### EXERCICE A
Dans le texte, recopiez le passage qui commence par « J’ai enfin réussi » et se termine par « simples de la vie. », en substituant « Scribus » à « InDesign ».
### EXERCICE B
D'après le texte, avec quel logiciel la mise en page a-t-elle été apprise ?

### TEXTE
▬▬▬
Heure de réveil : 4h29 (croquettes)

TW : évocation de meurtre, tristesse, deuil

J’ai enfin réussi à me remettre à bosser sur ce foutu PDF qui rassemblera mes billets. Je bataille avec InDesign mais ça me rappelle de bons souvenirs. Je bataille mais j’ai appris la mise en page avec Quark Xpress donc si tu veux, à côté, InDesign c’est l’ergonomie et le confort des joies simples de la vie.

Mais ça m’oblige à me relire, et c’est chiaaaaaant ! J’arrête pas de lever les yeux au ciel, je me dis « Non, arrête ça, tu te fais chier pour rien, personne va lire ton truc est-ce bien nécessaire de t’infliger ça ? » et aussi « Faudrait vraiment que tu fermes cette page, tu es pitoyable ». Mais j’ai pas fermé la page et j’ai continué jusqu’à l’écœurement.
▬▬▬
### DONNÉES AFFICHÉES
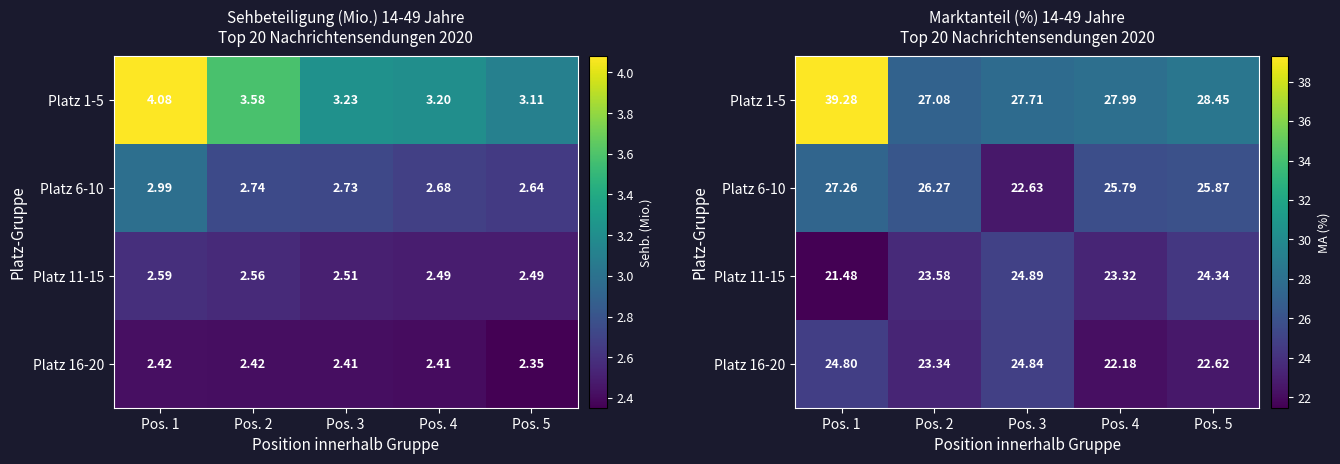

Which series has the largest total across all categories?

Platz 1-5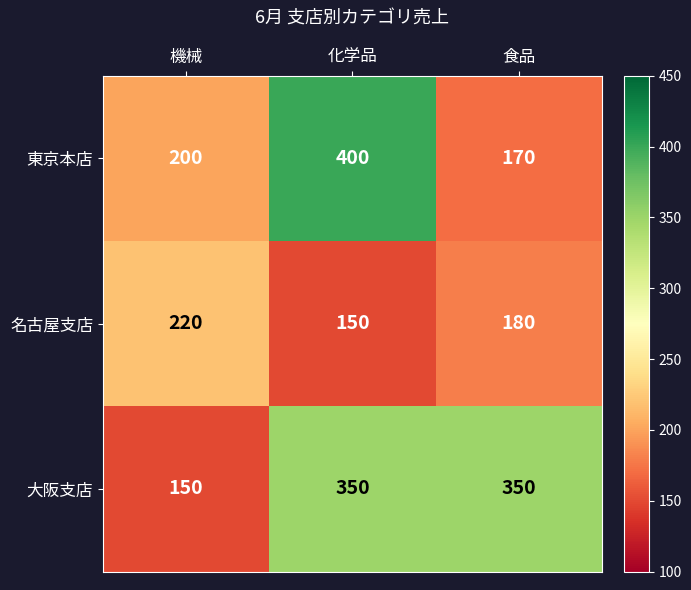

At how many categories does at least one series exceed 172?

3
▬▬▬
### RÉPONSE A
J’ai enfin réussi à me remettre à bosser sur ce foutu PDF qui rassemblera mes billets. Je bataille avec Scribus mais ça me rappelle de bons souvenirs. Je bataille mais j’ai appris la mise en page avec Quark Xpress donc si tu veux, à côté, Scribus c’est l’ergonomie et le confort des joies simples de la vie.

### RÉPONSE B
Avec Quark Xpress.